#### PROBLEM TO SOLVE
Every line below between the one holding "November 2011" and the one holding "to reduce legal", inclusive, should be copied exactly, and no other line.

##### SOURCE MATERIAL #####

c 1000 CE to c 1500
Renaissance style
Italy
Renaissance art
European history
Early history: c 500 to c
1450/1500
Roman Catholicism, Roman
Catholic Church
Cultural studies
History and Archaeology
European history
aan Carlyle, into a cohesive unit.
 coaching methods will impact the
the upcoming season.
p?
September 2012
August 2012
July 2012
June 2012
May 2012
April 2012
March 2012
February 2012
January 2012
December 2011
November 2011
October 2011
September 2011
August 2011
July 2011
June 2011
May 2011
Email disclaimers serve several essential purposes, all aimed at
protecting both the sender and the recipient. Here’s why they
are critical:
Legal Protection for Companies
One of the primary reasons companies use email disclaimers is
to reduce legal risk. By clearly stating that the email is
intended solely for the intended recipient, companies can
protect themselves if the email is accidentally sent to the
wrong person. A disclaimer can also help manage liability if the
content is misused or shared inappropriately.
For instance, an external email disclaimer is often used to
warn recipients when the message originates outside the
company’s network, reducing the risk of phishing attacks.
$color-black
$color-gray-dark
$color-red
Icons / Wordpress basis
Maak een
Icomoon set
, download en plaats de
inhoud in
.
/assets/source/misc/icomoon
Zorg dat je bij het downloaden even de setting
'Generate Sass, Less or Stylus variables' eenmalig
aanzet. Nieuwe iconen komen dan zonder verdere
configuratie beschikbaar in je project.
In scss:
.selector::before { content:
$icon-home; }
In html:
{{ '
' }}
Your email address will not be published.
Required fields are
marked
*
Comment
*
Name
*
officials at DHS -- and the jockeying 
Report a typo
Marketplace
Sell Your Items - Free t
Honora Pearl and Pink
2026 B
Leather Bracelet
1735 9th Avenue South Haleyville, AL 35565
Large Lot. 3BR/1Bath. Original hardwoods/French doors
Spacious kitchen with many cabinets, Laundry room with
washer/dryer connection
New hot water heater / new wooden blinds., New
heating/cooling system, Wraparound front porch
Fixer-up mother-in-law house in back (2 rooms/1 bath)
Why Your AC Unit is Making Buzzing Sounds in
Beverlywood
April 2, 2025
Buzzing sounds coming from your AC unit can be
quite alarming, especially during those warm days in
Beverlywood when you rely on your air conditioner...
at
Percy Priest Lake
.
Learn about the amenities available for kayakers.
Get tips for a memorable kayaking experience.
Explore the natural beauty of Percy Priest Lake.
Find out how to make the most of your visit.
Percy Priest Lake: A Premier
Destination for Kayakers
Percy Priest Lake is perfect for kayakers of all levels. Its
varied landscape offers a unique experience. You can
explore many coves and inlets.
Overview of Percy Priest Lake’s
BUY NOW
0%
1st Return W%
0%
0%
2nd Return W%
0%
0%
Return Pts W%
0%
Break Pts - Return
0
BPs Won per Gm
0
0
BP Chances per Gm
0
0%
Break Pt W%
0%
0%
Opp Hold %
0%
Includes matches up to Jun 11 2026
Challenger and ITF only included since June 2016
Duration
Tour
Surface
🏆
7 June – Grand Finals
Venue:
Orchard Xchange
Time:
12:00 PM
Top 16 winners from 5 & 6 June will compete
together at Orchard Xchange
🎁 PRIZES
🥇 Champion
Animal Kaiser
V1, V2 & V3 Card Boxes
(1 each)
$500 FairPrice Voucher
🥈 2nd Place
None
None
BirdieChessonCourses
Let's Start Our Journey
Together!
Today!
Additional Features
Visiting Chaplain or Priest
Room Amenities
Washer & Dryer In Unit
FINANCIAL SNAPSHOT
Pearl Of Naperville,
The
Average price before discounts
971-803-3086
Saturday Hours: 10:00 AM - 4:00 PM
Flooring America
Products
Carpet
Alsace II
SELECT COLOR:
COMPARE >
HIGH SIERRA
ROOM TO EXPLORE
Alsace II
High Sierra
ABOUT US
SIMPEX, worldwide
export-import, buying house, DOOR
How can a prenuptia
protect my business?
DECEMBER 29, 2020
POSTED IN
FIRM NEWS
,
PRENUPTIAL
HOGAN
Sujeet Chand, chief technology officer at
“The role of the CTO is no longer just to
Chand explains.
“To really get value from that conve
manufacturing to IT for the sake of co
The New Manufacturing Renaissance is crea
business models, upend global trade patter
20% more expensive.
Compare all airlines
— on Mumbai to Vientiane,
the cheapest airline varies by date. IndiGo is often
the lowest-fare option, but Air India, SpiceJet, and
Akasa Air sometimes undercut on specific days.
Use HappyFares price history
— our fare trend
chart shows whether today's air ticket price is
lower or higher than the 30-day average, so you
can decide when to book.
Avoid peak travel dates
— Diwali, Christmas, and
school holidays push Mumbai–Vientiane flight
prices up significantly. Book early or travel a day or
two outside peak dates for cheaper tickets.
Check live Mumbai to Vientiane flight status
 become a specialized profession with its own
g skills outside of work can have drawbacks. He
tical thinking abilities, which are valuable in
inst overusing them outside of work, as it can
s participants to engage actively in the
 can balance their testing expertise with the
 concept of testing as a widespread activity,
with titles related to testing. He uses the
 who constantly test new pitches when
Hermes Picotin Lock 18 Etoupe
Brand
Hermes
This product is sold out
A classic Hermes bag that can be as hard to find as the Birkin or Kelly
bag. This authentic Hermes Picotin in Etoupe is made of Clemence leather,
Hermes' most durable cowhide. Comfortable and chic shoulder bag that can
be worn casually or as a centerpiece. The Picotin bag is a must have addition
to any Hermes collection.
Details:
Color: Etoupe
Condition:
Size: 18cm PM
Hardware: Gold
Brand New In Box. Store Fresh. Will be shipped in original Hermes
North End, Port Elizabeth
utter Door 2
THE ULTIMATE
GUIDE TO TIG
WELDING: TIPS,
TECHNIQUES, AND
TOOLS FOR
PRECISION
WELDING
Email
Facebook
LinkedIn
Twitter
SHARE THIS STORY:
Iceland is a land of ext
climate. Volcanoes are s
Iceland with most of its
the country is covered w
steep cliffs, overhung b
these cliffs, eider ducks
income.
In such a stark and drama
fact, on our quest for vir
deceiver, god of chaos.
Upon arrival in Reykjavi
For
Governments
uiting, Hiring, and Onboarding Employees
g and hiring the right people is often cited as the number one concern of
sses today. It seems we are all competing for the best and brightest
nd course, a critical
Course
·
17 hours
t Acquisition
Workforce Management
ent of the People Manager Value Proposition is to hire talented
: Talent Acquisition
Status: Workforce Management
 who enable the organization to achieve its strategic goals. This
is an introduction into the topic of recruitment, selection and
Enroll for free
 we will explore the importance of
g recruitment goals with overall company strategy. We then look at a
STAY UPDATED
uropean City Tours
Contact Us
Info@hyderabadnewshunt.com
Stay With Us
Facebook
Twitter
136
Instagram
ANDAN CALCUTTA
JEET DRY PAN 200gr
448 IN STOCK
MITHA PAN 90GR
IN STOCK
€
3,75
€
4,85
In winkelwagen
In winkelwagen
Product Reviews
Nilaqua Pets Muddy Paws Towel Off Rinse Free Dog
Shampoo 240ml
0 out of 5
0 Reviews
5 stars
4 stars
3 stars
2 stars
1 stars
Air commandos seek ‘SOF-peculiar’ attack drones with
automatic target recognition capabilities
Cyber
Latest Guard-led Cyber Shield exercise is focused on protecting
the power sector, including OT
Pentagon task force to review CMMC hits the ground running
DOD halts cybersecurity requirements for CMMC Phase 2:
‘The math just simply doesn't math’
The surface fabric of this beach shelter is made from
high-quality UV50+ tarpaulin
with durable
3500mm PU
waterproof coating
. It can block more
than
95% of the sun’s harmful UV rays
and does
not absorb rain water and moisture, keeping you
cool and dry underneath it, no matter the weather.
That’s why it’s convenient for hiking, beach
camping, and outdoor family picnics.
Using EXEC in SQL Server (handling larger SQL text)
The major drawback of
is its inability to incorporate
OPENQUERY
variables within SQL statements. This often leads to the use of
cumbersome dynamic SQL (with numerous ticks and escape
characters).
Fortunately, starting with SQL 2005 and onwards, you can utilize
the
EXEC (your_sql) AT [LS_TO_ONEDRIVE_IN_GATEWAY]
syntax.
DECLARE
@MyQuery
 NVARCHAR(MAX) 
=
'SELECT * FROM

#####

#### SOLUTION
November 2011
October 2011
September 2011
August 2011
July 2011
June 2011
May 2011
Email disclaimers serve several essential purposes, all aimed at
protecting both the sender and the recipient. Here’s why they
are critical:
Legal Protection for Companies
One of the primary reasons companies use email disclaimers is
to reduce legal risk. By clearly stating that the email is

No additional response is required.